BEGIN Materials provided

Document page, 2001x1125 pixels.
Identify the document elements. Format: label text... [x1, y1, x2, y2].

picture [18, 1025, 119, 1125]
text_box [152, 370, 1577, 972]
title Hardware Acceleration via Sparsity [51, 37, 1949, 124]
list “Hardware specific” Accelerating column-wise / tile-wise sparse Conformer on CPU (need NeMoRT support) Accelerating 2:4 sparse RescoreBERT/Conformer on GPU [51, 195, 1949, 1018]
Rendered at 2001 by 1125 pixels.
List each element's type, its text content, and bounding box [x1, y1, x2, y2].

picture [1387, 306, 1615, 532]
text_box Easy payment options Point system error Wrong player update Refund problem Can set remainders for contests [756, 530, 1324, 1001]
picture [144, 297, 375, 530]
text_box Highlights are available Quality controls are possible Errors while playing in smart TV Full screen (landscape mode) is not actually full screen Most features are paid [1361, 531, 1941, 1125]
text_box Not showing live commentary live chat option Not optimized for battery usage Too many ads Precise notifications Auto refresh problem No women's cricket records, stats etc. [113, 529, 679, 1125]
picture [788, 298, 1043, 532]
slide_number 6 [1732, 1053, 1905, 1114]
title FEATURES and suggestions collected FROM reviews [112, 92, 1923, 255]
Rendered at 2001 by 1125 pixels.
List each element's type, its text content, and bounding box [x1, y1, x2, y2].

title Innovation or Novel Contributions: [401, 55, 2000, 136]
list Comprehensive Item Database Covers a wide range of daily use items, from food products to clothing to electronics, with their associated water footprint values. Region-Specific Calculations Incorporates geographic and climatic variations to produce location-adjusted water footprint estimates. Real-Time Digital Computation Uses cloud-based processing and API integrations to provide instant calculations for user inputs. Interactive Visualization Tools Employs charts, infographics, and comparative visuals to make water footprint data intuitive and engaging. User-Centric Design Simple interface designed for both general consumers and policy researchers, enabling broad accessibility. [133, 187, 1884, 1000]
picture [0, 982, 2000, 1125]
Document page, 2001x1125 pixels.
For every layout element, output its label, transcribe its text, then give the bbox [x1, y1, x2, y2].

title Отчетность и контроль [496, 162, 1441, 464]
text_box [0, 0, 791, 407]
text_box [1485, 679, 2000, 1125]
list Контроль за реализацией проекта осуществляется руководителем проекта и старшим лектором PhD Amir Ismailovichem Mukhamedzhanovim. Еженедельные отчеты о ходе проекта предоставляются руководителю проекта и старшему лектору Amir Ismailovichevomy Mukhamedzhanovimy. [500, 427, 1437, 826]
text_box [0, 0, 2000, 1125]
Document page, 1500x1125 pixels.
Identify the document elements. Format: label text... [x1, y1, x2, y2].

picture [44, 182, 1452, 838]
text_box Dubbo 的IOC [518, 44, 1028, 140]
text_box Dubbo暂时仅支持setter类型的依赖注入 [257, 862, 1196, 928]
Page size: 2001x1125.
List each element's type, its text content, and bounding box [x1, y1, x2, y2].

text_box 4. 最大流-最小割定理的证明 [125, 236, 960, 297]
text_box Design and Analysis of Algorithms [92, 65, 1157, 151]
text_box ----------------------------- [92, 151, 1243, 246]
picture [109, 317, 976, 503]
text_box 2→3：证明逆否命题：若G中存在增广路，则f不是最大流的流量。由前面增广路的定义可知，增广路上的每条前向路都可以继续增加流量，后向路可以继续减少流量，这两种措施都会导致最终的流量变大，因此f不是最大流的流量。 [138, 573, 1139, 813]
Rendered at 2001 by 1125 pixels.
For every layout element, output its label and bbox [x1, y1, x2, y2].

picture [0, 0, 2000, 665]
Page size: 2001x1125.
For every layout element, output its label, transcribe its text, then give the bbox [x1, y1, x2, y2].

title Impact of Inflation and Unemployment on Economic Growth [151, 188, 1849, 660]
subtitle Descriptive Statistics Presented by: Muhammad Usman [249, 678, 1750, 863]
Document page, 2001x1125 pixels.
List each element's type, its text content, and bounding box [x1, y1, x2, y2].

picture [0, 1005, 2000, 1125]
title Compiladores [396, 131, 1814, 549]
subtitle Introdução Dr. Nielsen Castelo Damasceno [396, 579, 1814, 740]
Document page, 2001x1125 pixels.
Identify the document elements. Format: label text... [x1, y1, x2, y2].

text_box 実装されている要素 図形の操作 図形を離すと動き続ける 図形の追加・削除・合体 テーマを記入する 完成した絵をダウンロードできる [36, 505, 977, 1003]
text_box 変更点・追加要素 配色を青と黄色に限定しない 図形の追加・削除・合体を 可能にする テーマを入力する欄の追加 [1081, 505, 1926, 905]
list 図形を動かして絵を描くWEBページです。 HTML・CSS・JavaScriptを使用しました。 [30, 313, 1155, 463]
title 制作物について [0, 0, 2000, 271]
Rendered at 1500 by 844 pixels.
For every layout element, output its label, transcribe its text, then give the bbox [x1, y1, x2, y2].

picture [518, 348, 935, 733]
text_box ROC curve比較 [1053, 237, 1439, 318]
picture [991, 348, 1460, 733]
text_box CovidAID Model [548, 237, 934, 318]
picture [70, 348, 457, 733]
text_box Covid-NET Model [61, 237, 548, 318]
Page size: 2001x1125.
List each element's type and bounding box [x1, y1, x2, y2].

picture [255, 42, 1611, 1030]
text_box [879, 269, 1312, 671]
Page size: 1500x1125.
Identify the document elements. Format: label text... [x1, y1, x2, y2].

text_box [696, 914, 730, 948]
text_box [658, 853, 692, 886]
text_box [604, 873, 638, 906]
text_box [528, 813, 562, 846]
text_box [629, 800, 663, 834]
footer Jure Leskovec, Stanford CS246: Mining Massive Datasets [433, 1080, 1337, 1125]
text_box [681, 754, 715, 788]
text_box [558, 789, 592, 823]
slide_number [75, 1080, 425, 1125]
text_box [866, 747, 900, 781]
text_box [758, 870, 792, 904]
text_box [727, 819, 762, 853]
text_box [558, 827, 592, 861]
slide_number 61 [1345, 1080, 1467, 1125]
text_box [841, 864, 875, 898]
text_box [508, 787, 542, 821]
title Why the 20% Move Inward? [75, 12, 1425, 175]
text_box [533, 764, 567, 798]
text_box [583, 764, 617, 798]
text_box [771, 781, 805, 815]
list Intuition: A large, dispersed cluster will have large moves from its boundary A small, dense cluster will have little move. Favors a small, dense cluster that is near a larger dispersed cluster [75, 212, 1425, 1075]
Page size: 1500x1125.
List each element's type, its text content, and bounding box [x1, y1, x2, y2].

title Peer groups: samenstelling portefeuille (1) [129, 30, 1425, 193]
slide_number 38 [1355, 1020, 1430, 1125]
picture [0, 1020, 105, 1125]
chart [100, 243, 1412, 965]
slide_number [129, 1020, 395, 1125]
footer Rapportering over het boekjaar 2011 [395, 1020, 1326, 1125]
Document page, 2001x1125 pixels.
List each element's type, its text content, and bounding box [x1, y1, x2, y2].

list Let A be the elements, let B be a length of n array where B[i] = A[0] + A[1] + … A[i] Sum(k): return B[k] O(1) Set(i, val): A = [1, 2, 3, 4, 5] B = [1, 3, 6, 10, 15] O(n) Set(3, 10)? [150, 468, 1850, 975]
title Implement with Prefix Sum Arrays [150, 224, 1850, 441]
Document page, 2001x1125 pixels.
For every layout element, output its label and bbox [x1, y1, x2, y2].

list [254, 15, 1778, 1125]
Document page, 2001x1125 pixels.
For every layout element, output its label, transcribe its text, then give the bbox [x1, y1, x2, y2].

END Materials provided

[Problem]: Would you print each line of the listing again, unaltered?

[Solution]:
Document page, 2001x1125 pixels.
Identify the document elements. Format: label text... [x1, y1, x2, y2].

picture [18, 1025, 119, 1125]
text_box [152, 370, 1577, 972]
title Hardware Acceleration via Sparsity [51, 37, 1949, 124]
list “Hardware specific” Accelerating column-wise / tile-wise sparse Conformer on CPU (need NeMoRT support) Accelerating 2:4 sparse RescoreBERT/Conformer on GPU [51, 195, 1949, 1018]
Rendered at 2001 by 1125 pixels.
List each element's type, its text content, and bounding box [x1, y1, x2, y2].

picture [1387, 306, 1615, 532]
text_box Easy payment options Point system error Wrong player update Refund problem Can set remainders for contests [756, 530, 1324, 1001]
picture [144, 297, 375, 530]
text_box Highlights are available Quality controls are possible Errors while playing in smart TV Full screen (landscape mode) is not actually full screen Most features are paid [1361, 531, 1941, 1125]
text_box Not showing live commentary live chat option Not optimized for battery usage Too many ads Precise notifications Auto refresh problem No women's cricket records, stats etc. [113, 529, 679, 1125]
picture [788, 298, 1043, 532]
slide_number 6 [1732, 1053, 1905, 1114]
title FEATURES and suggestions collected FROM reviews [112, 92, 1923, 255]
Rendered at 2001 by 1125 pixels.
List each element's type, its text content, and bounding box [x1, y1, x2, y2].

title Innovation or Novel Contributions: [401, 55, 2000, 136]
list Comprehensive Item Database Covers a wide range of daily use items, from food products to clothing to electronics, with their associated water footprint values. Region-Specific Calculations Incorporates geographic and climatic variations to produce location-adjusted water footprint estimates. Real-Time Digital Computation Uses cloud-based processing and API integrations to provide instant calculations for user inputs. Interactive Visualization Tools Employs charts, infographics, and comparative visuals to make water footprint data intuitive and engaging. User-Centric Design Simple interface designed for both general consumers and policy researchers, enabling broad accessibility. [133, 187, 1884, 1000]
picture [0, 982, 2000, 1125]
Document page, 2001x1125 pixels.
For every layout element, output its label, transcribe its text, then give the bbox [x1, y1, x2, y2].

title Отчетность и контроль [496, 162, 1441, 464]
text_box [0, 0, 791, 407]
text_box [1485, 679, 2000, 1125]
list Контроль за реализацией проекта осуществляется руководителем проекта и старшим лектором PhD Amir Ismailovichem Mukhamedzhanovim. Еженедельные отчеты о ходе проекта предоставляются руководителю проекта и старшему лектору Amir Ismailovichevomy Mukhamedzhanovimy. [500, 427, 1437, 826]
text_box [0, 0, 2000, 1125]
Document page, 1500x1125 pixels.
Identify the document elements. Format: label text... [x1, y1, x2, y2].

picture [44, 182, 1452, 838]
text_box Dubbo 的IOC [518, 44, 1028, 140]
text_box Dubbo暂时仅支持setter类型的依赖注入 [257, 862, 1196, 928]
Page size: 2001x1125.
List each element's type, its text content, and bounding box [x1, y1, x2, y2].

text_box 4. 最大流-最小割定理的证明 [125, 236, 960, 297]
text_box Design and Analysis of Algorithms [92, 65, 1157, 151]
text_box ----------------------------- [92, 151, 1243, 246]
picture [109, 317, 976, 503]
text_box 2→3：证明逆否命题：若G中存在增广路，则f不是最大流的流量。由前面增广路的定义可知，增广路上的每条前向路都可以继续增加流量，后向路可以继续减少流量，这两种措施都会导致最终的流量变大，因此f不是最大流的流量。 [138, 573, 1139, 813]
Rendered at 2001 by 1125 pixels.
For every layout element, output its label and bbox [x1, y1, x2, y2].

picture [0, 0, 2000, 665]
Page size: 2001x1125.
For every layout element, output its label, transcribe its text, then give the bbox [x1, y1, x2, y2].

title Impact of Inflation and Unemployment on Economic Growth [151, 188, 1849, 660]
subtitle Descriptive Statistics Presented by: Muhammad Usman [249, 678, 1750, 863]
Document page, 2001x1125 pixels.
List each element's type, its text content, and bounding box [x1, y1, x2, y2].

picture [0, 1005, 2000, 1125]
title Compiladores [396, 131, 1814, 549]
subtitle Introdução Dr. Nielsen Castelo Damasceno [396, 579, 1814, 740]
Document page, 2001x1125 pixels.
Identify the document elements. Format: label text... [x1, y1, x2, y2].

text_box 実装されている要素 図形の操作 図形を離すと動き続ける 図形の追加・削除・合体 テーマを記入する 完成した絵をダウンロードできる [36, 505, 977, 1003]
text_box 変更点・追加要素 配色を青と黄色に限定しない 図形の追加・削除・合体を 可能にする テーマを入力する欄の追加 [1081, 505, 1926, 905]
list 図形を動かして絵を描くWEBページです。 HTML・CSS・JavaScriptを使用しました。 [30, 313, 1155, 463]
title 制作物について [0, 0, 2000, 271]
Rendered at 1500 by 844 pixels.
For every layout element, output its label, transcribe its text, then give the bbox [x1, y1, x2, y2].

picture [518, 348, 935, 733]
text_box ROC curve比較 [1053, 237, 1439, 318]
picture [991, 348, 1460, 733]
text_box CovidAID Model [548, 237, 934, 318]
picture [70, 348, 457, 733]
text_box Covid-NET Model [61, 237, 548, 318]
Page size: 2001x1125.
List each element's type and bounding box [x1, y1, x2, y2].

picture [255, 42, 1611, 1030]
text_box [879, 269, 1312, 671]
Page size: 1500x1125.
Identify the document elements. Format: label text... [x1, y1, x2, y2].

text_box [696, 914, 730, 948]
text_box [658, 853, 692, 886]
text_box [604, 873, 638, 906]
text_box [528, 813, 562, 846]
text_box [629, 800, 663, 834]
footer Jure Leskovec, Stanford CS246: Mining Massive Datasets [433, 1080, 1337, 1125]
text_box [681, 754, 715, 788]
text_box [558, 789, 592, 823]
slide_number [75, 1080, 425, 1125]
text_box [866, 747, 900, 781]
text_box [758, 870, 792, 904]
text_box [727, 819, 762, 853]
text_box [558, 827, 592, 861]
slide_number 61 [1345, 1080, 1467, 1125]
text_box [841, 864, 875, 898]
text_box [508, 787, 542, 821]
title Why the 20% Move Inward? [75, 12, 1425, 175]
text_box [533, 764, 567, 798]
text_box [583, 764, 617, 798]
text_box [771, 781, 805, 815]
list Intuition: A large, dispersed cluster will have large moves from its boundary A small, dense cluster will have little move. Favors a small, dense cluster that is near a larger dispersed cluster [75, 212, 1425, 1075]
Page size: 1500x1125.
List each element's type, its text content, and bounding box [x1, y1, x2, y2].

title Peer groups: samenstelling portefeuille (1) [129, 30, 1425, 193]
slide_number 38 [1355, 1020, 1430, 1125]
picture [0, 1020, 105, 1125]
chart [100, 243, 1412, 965]
slide_number [129, 1020, 395, 1125]
footer Rapportering over het boekjaar 2011 [395, 1020, 1326, 1125]
Document page, 2001x1125 pixels.
List each element's type, its text content, and bounding box [x1, y1, x2, y2].

list Let A be the elements, let B be a length of n array where B[i] = A[0] + A[1] + … A[i] Sum(k): return B[k] O(1) Set(i, val): A = [1, 2, 3, 4, 5] B = [1, 3, 6, 10, 15] O(n) Set(3, 10)? [150, 468, 1850, 975]
title Implement with Prefix Sum Arrays [150, 224, 1850, 441]
Document page, 2001x1125 pixels.
For every layout element, output its label and bbox [x1, y1, x2, y2].

list [254, 15, 1778, 1125]
Document page, 2001x1125 pixels.
For every layout element, output its label, transcribe its text, then give the bbox [x1, y1, x2, y2].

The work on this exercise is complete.